Records from a data source:
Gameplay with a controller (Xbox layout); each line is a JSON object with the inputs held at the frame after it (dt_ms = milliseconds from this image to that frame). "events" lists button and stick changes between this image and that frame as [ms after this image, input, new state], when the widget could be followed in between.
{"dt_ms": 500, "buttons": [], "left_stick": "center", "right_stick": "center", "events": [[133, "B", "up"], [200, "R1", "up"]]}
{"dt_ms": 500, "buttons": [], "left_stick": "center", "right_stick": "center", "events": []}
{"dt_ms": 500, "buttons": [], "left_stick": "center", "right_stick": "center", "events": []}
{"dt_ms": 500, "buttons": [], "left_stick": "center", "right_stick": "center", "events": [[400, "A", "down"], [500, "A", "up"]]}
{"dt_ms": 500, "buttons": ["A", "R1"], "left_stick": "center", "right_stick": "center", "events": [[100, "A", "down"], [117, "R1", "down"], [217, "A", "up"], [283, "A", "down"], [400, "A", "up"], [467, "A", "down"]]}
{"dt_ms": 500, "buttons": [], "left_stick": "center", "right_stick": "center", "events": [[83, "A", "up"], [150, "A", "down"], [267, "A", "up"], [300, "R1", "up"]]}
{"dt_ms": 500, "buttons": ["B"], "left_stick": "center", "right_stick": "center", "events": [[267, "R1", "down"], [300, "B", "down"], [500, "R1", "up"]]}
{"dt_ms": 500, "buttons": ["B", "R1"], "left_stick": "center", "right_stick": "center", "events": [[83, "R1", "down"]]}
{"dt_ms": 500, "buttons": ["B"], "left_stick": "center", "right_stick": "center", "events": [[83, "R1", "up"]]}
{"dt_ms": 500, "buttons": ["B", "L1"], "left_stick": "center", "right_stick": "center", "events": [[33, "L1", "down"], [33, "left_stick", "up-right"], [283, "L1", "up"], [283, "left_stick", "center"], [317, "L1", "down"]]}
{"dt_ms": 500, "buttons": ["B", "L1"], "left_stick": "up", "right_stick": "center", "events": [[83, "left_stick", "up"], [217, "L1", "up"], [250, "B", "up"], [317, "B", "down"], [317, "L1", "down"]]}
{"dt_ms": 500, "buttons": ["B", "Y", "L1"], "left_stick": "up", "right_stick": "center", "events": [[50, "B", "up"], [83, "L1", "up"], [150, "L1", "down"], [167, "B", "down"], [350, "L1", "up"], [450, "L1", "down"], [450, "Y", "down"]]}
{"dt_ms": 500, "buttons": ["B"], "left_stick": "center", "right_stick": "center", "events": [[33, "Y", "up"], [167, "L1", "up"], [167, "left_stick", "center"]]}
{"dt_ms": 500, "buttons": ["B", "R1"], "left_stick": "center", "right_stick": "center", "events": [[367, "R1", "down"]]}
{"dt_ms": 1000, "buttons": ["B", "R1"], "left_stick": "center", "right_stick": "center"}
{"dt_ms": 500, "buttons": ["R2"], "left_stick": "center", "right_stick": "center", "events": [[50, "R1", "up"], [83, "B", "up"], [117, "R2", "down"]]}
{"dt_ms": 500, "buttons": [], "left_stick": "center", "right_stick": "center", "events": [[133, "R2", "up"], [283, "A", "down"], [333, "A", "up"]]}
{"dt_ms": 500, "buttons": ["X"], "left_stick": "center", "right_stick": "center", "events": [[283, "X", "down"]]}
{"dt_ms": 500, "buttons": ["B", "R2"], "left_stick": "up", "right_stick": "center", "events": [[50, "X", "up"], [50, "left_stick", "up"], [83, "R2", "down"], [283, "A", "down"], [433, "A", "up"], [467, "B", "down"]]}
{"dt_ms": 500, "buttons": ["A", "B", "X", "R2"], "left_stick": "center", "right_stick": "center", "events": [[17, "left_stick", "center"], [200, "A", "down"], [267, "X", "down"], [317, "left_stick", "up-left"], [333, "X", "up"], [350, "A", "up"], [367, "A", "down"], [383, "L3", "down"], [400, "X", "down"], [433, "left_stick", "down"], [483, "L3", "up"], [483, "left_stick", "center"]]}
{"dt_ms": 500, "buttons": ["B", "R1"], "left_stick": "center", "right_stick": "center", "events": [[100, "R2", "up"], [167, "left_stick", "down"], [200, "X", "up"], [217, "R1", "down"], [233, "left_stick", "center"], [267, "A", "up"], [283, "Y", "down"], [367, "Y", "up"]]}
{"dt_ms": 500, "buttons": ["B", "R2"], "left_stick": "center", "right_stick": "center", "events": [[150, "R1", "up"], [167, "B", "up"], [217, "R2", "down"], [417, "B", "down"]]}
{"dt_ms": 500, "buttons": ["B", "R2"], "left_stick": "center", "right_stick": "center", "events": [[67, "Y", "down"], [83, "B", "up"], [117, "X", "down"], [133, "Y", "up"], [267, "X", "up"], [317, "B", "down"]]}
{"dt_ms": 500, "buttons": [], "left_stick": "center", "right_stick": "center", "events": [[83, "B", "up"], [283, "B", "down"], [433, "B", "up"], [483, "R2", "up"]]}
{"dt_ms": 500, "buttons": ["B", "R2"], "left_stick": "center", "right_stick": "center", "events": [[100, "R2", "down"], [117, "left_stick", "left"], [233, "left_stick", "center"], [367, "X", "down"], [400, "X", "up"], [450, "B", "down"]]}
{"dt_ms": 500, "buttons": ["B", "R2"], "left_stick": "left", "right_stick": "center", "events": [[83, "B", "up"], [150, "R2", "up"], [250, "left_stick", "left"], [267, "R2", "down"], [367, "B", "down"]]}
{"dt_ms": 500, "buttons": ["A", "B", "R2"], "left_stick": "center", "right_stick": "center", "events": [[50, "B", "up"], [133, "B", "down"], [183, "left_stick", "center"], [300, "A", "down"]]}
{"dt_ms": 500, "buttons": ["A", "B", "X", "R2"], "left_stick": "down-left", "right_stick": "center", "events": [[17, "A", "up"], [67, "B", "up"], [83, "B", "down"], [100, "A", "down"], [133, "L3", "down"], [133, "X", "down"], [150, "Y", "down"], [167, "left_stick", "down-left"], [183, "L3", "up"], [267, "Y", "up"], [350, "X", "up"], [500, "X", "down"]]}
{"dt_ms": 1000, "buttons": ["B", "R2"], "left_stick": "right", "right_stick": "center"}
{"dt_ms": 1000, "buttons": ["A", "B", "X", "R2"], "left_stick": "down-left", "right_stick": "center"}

PROBLEM TO WORK ON: The records above are to be transcribed exactly, with nothing left out.

SOLUTION FOR THIS EXERCISE:
Gameplay with a controller (Xbox layout); each line is a JSON object with the inputs held at the frame after it (dt_ms = milliseconds from this image to that frame). "events" lists button and stick changes between this image and that frame as [ms after this image, input, new state], when the widget could be followed in between.
{"dt_ms": 500, "buttons": [], "left_stick": "center", "right_stick": "center", "events": [[133, "B", "up"], [200, "R1", "up"]]}
{"dt_ms": 500, "buttons": [], "left_stick": "center", "right_stick": "center", "events": []}
{"dt_ms": 500, "buttons": [], "left_stick": "center", "right_stick": "center", "events": []}
{"dt_ms": 500, "buttons": [], "left_stick": "center", "right_stick": "center", "events": [[400, "A", "down"], [500, "A", "up"]]}
{"dt_ms": 500, "buttons": ["A", "R1"], "left_stick": "center", "right_stick": "center", "events": [[100, "A", "down"], [117, "R1", "down"], [217, "A", "up"], [283, "A", "down"], [400, "A", "up"], [467, "A", "down"]]}
{"dt_ms": 500, "buttons": [], "left_stick": "center", "right_stick": "center", "events": [[83, "A", "up"], [150, "A", "down"], [267, "A", "up"], [300, "R1", "up"]]}
{"dt_ms": 500, "buttons": ["B"], "left_stick": "center", "right_stick": "center", "events": [[267, "R1", "down"], [300, "B", "down"], [500, "R1", "up"]]}
{"dt_ms": 500, "buttons": ["B", "R1"], "left_stick": "center", "right_stick": "center", "events": [[83, "R1", "down"]]}
{"dt_ms": 500, "buttons": ["B"], "left_stick": "center", "right_stick": "center", "events": [[83, "R1", "up"]]}
{"dt_ms": 500, "buttons": ["B", "L1"], "left_stick": "center", "right_stick": "center", "events": [[33, "L1", "down"], [33, "left_stick", "up-right"], [283, "L1", "up"], [283, "left_stick", "center"], [317, "L1", "down"]]}
{"dt_ms": 500, "buttons": ["B", "L1"], "left_stick": "up", "right_stick": "center", "events": [[83, "left_stick", "up"], [217, "L1", "up"], [250, "B", "up"], [317, "B", "down"], [317, "L1", "down"]]}
{"dt_ms": 500, "buttons": ["B", "Y", "L1"], "left_stick": "up", "right_stick": "center", "events": [[50, "B", "up"], [83, "L1", "up"], [150, "L1", "down"], [167, "B", "down"], [350, "L1", "up"], [450, "L1", "down"], [450, "Y", "down"]]}
{"dt_ms": 500, "buttons": ["B"], "left_stick": "center", "right_stick": "center", "events": [[33, "Y", "up"], [167, "L1", "up"], [167, "left_stick", "center"]]}
{"dt_ms": 500, "buttons": ["B", "R1"], "left_stick": "center", "right_stick": "center", "events": [[367, "R1", "down"]]}
{"dt_ms": 1000, "buttons": ["B", "R1"], "left_stick": "center", "right_stick": "center"}
{"dt_ms": 500, "buttons": ["R2"], "left_stick": "center", "right_stick": "center", "events": [[50, "R1", "up"], [83, "B", "up"], [117, "R2", "down"]]}
{"dt_ms": 500, "buttons": [], "left_stick": "center", "right_stick": "center", "events": [[133, "R2", "up"], [283, "A", "down"], [333, "A", "up"]]}
{"dt_ms": 500, "buttons": ["X"], "left_stick": "center", "right_stick": "center", "events": [[283, "X", "down"]]}
{"dt_ms": 500, "buttons": ["B", "R2"], "left_stick": "up", "right_stick": "center", "events": [[50, "X", "up"], [50, "left_stick", "up"], [83, "R2", "down"], [283, "A", "down"], [433, "A", "up"], [467, "B", "down"]]}
{"dt_ms": 500, "buttons": ["A", "B", "X", "R2"], "left_stick": "center", "right_stick": "center", "events": [[17, "left_stick", "center"], [200, "A", "down"], [267, "X", "down"], [317, "left_stick", "up-left"], [333, "X", "up"], [350, "A", "up"], [367, "A", "down"], [383, "L3", "down"], [400, "X", "down"], [433, "left_stick", "down"], [483, "L3", "up"], [483, "left_stick", "center"]]}
{"dt_ms": 500, "buttons": ["B", "R1"], "left_stick": "center", "right_stick": "center", "events": [[100, "R2", "up"], [167, "left_stick", "down"], [200, "X", "up"], [217, "R1", "down"], [233, "left_stick", "center"], [267, "A", "up"], [283, "Y", "down"], [367, "Y", "up"]]}
{"dt_ms": 500, "buttons": ["B", "R2"], "left_stick": "center", "right_stick": "center", "events": [[150, "R1", "up"], [167, "B", "up"], [217, "R2", "down"], [417, "B", "down"]]}
{"dt_ms": 500, "buttons": ["B", "R2"], "left_stick": "center", "right_stick": "center", "events": [[67, "Y", "down"], [83, "B", "up"], [117, "X", "down"], [133, "Y", "up"], [267, "X", "up"], [317, "B", "down"]]}
{"dt_ms": 500, "buttons": [], "left_stick": "center", "right_stick": "center", "events": [[83, "B", "up"], [283, "B", "down"], [433, "B", "up"], [483, "R2", "up"]]}
{"dt_ms": 500, "buttons": ["B", "R2"], "left_stick": "center", "right_stick": "center", "events": [[100, "R2", "down"], [117, "left_stick", "left"], [233, "left_stick", "center"], [367, "X", "down"], [400, "X", "up"], [450, "B", "down"]]}
{"dt_ms": 500, "buttons": ["B", "R2"], "left_stick": "left", "right_stick": "center", "events": [[83, "B", "up"], [150, "R2", "up"], [250, "left_stick", "left"], [267, "R2", "down"], [367, "B", "down"]]}
{"dt_ms": 500, "buttons": ["A", "B", "R2"], "left_stick": "center", "right_stick": "center", "events": [[50, "B", "up"], [133, "B", "down"], [183, "left_stick", "center"], [300, "A", "down"]]}
{"dt_ms": 500, "buttons": ["A", "B", "X", "R2"], "left_stick": "down-left", "right_stick": "center", "events": [[17, "A", "up"], [67, "B", "up"], [83, "B", "down"], [100, "A", "down"], [133, "L3", "down"], [133, "X", "down"], [150, "Y", "down"], [167, "left_stick", "down-left"], [183, "L3", "up"], [267, "Y", "up"], [350, "X", "up"], [500, "X", "down"]]}
{"dt_ms": 1000, "buttons": ["B", "R2"], "left_stick": "right", "right_stick": "center"}
{"dt_ms": 1000, "buttons": ["A", "B", "X", "R2"], "left_stick": "down-left", "right_stick": "center"}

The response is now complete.